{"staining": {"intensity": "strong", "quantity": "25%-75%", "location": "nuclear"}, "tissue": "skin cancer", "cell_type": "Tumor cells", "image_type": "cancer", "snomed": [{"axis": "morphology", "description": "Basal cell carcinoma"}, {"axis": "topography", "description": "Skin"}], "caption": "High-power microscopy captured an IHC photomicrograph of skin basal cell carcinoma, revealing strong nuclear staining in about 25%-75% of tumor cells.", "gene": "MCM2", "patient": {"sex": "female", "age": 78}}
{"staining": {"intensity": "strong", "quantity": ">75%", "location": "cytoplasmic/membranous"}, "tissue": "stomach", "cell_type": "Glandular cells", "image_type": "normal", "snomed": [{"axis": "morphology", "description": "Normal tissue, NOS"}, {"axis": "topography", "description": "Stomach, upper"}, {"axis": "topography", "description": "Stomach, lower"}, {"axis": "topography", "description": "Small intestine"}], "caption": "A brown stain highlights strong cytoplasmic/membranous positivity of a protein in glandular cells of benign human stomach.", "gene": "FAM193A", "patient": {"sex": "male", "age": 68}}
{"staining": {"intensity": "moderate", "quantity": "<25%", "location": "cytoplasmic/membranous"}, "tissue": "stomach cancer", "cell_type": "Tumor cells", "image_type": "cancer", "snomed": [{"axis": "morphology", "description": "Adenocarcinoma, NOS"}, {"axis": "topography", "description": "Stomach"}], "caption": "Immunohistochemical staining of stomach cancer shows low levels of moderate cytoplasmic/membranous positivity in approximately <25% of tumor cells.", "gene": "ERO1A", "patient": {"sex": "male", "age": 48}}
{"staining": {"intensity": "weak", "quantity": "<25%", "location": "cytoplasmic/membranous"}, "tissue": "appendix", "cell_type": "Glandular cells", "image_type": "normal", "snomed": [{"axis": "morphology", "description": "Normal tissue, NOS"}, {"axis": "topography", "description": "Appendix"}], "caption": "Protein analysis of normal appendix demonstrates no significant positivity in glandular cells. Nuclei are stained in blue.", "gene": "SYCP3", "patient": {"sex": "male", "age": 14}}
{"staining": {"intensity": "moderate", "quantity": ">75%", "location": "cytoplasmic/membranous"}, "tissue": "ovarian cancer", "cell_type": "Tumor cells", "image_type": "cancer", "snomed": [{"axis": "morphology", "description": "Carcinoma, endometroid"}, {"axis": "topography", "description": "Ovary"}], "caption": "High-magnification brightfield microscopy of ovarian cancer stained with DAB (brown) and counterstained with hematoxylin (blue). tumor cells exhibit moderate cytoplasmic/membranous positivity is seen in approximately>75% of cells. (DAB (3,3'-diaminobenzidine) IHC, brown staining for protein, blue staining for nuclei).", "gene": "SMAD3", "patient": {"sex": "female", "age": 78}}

· · · ·

Repeat all of the records exactly.

Written solution |
{"staining": {"intensity": "strong", "quantity": "25%-75%", "location": "nuclear"}, "tissue": "skin cancer", "cell_type": "Tumor cells", "image_type": "cancer", "snomed": [{"axis": "morphology", "description": "Basal cell carcinoma"}, {"axis": "topography", "description": "Skin"}], "caption": "High-power microscopy captured an IHC photomicrograph of skin basal cell carcinoma, revealing strong nuclear staining in about 25%-75% of tumor cells.", "gene": "MCM2", "patient": {"sex": "female", "age": 78}}
{"staining": {"intensity": "strong", "quantity": ">75%", "location": "cytoplasmic/membranous"}, "tissue": "stomach", "cell_type": "Glandular cells", "image_type": "normal", "snomed": [{"axis": "morphology", "description": "Normal tissue, NOS"}, {"axis": "topography", "description": "Stomach, upper"}, {"axis": "topography", "description": "Stomach, lower"}, {"axis": "topography", "description": "Small intestine"}], "caption": "A brown stain highlights strong cytoplasmic/membranous positivity of a protein in glandular cells of benign human stomach.", "gene": "FAM193A", "patient": {"sex": "male", "age": 68}}
{"staining": {"intensity": "moderate", "quantity": "<25%", "location": "cytoplasmic/membranous"}, "tissue": "stomach cancer", "cell_type": "Tumor cells", "image_type": "cancer", "snomed": [{"axis": "morphology", "description": "Adenocarcinoma, NOS"}, {"axis": "topography", "description": "Stomach"}], "caption": "Immunohistochemical staining of stomach cancer shows low levels of moderate cytoplasmic/membranous positivity in approximately <25% of tumor cells.", "gene": "ERO1A", "patient": {"sex": "male", "age": 48}}
{"staining": {"intensity": "weak", "quantity": "<25%", "location": "cytoplasmic/membranous"}, "tissue": "appendix", "cell_type": "Glandular cells", "image_type": "normal", "snomed": [{"axis": "morphology", "description": "Normal tissue, NOS"}, {"axis": "topography", "description": "Appendix"}], "caption": "Protein analysis of normal appendix demonstrates no significant positivity in glandular cells. Nuclei are stained in blue.", "gene": "SYCP3", "patient": {"sex": "male", "age": 14}}
{"staining": {"intensity": "moderate", "quantity": ">75%", "location": "cytoplasmic/membranous"}, "tissue": "ovarian cancer", "cell_type": "Tumor cells", "image_type": "cancer", "snomed": [{"axis": "morphology", "description": "Carcinoma, endometroid"}, {"axis": "topography", "description": "Ovary"}], "caption": "High-magnification brightfield microscopy of ovarian cancer stained with DAB (brown) and counterstained with hematoxylin (blue). tumor cells exhibit moderate cytoplasmic/membranous positivity is seen in approximately>75% of cells. (DAB (3,3'-diaminobenzidine) IHC, brown staining for protein, blue staining for nuclei).", "gene": "SMAD3", "patient": {"sex": "female", "age": 78}}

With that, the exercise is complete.